Музыка и балет в оперных театрах обычно существуют в конфликте. Как вы считаете, так будет всегда или ситуация должна измениться?
В XIX веке великие хореографы не относились к музыке всерьез. В «Дон Кихоте» или в «Корсаре», например, музыка второстепенная, неинтересная. Когда появлялись великие произведения — «Лебединое озеро», «Щелкунчик», постановщики использовали оркестр как фон, который в какой-то степени иллюстрирует потрясающую хореографию. И музыка от танца была отделена: темпы, которые указывал Чайковский в партитуре, одни, а темпы, которые нужны балету — другие, в два раза медленнее. В ХХ веке в дягилевской антрепризе серьезные авторы — прежде всего Стравинский — работали с хореографами с самого начала. И тут получилось наоборот — иллюстрацией стал танец. Например, хореография Фокина — это ведь не хореография как таковая, музыка здесь главнее, а танец лишь создает атмосферу и интонирует в движениях музыку. В России потом — большой провал, который называется «советский балет» (не было эволюции хореографии, были два-три национальных героя, которые создавали спектакли). В 80-х в мире случилась большая удача — появился Иржи Килиан. Его спектакли — идеальное для меня понимание музыки и движения. Здесь не второстепенны ни балет, ни музыка. А сейчас… Что мы можем сделать? Мы должны стараться создавать новые произведения, в которых музыка и танец существовали бы на равных.
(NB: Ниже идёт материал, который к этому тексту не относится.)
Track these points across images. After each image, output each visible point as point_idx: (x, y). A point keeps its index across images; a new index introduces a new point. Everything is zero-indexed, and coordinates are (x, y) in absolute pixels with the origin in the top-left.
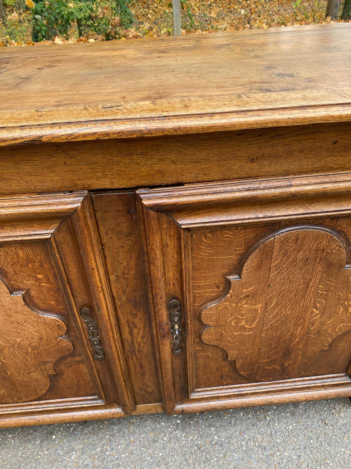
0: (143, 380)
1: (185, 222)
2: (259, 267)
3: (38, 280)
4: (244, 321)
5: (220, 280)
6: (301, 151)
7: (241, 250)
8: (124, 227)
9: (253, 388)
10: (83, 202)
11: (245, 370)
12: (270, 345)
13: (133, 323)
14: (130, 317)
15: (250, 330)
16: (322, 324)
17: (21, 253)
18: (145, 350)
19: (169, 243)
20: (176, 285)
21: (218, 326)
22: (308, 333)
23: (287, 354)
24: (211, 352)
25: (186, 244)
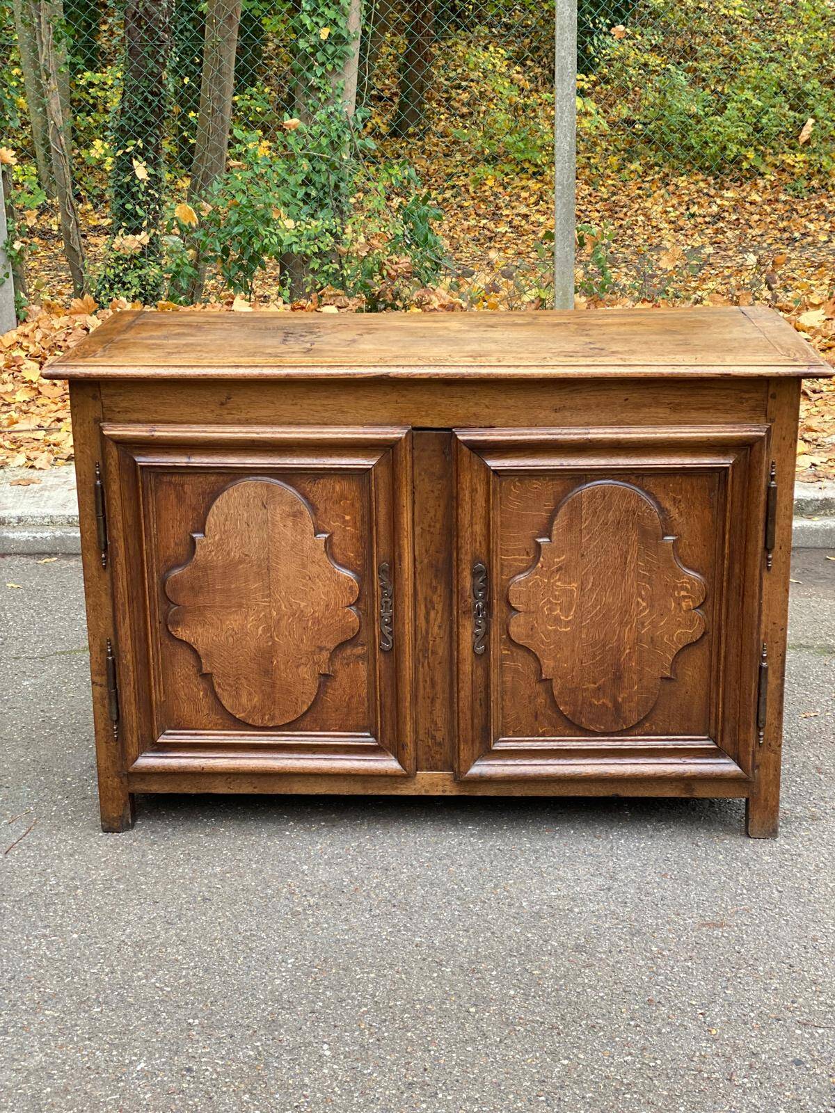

Почему вы заказали партитуру нового балета именно Владимиру Николаеву?
Сейчас в мире существует 3–4 гениальных композитора — Хельмут Лахенман, Дьердь Куртаг или Хельмут Эринг, например, — и миллион людей, которые их имитируют. Николаев из тех, кто сопротивляется мейнстриму и делает то, что хочет делать. Поэтому я решил попросить его написать балет, который будет идти в один вечер со «Свадебкой». Сначала идея была такой: в первом отделении балет Килиана на музыку Стравинского, во втором — новый балет, содержание которого — «последняя брачная ночь». То есть что случилось потом. Возникло все из технической проблемы: для «Свадебки» нужны четыре рояля в оркестровой яме, и их невозможно вытащить во время антракта. Нужен второй балет, который можно играть с тем же составом инструментов. Искали хореографа, взялся Раду Поклитару. Он иначе прочитал музыку, чем я, но зрителям нравится, и это уже хорошо.
Что в театральных планах после этого вечера?
В ноябре будет премьера балета Уильяма Форсайта The second detail, затем «Ромео и Джульетта» Кеннета Макмиллана. Вечера «Видеть музыку-2» и «Видеть музыку-3» (программа сочинений молодых хореографов, начинающая цикл, была этой весной номинирована на «Золотую маску». — The New Times). Каждый год мы будем заказывать по новому балету. Один поставит Мари Аньез Жилло из Парижской оперы (пробующая свои силы в хореографии. — The New Times). Мы ищем новых людей и даем им работу за десять лет до того, как они станут знаменитостями и их будет не достать. А юбилей «Весны священной» весной отметим не балетом — ставить спектакль будет Ромео Кастеллуччи, выдающийся драматический режиссер нашего времени. Сначала думали взять в репертуар «Весну» Пины Бауш, но это уже старый, хотя и великий спектакль, в нем уже все сказано. Дягилев нам сказал бы: давайте что-то новое. Надо идти дальше, дальше.
Теодор Курентзис
Художественный руководитель Пермского театра оперы и балета (с января 2011 г.). Родился в Афинах в 1972 г. Учился в Греческой консерватории, затем дирижированию — в Санкт-Петербургской консерватории. Работал в Петербургской филармонии и Мариинском театре. В 2004–2010 гг. — главный дирижер Новосибирского театра оперы и балета.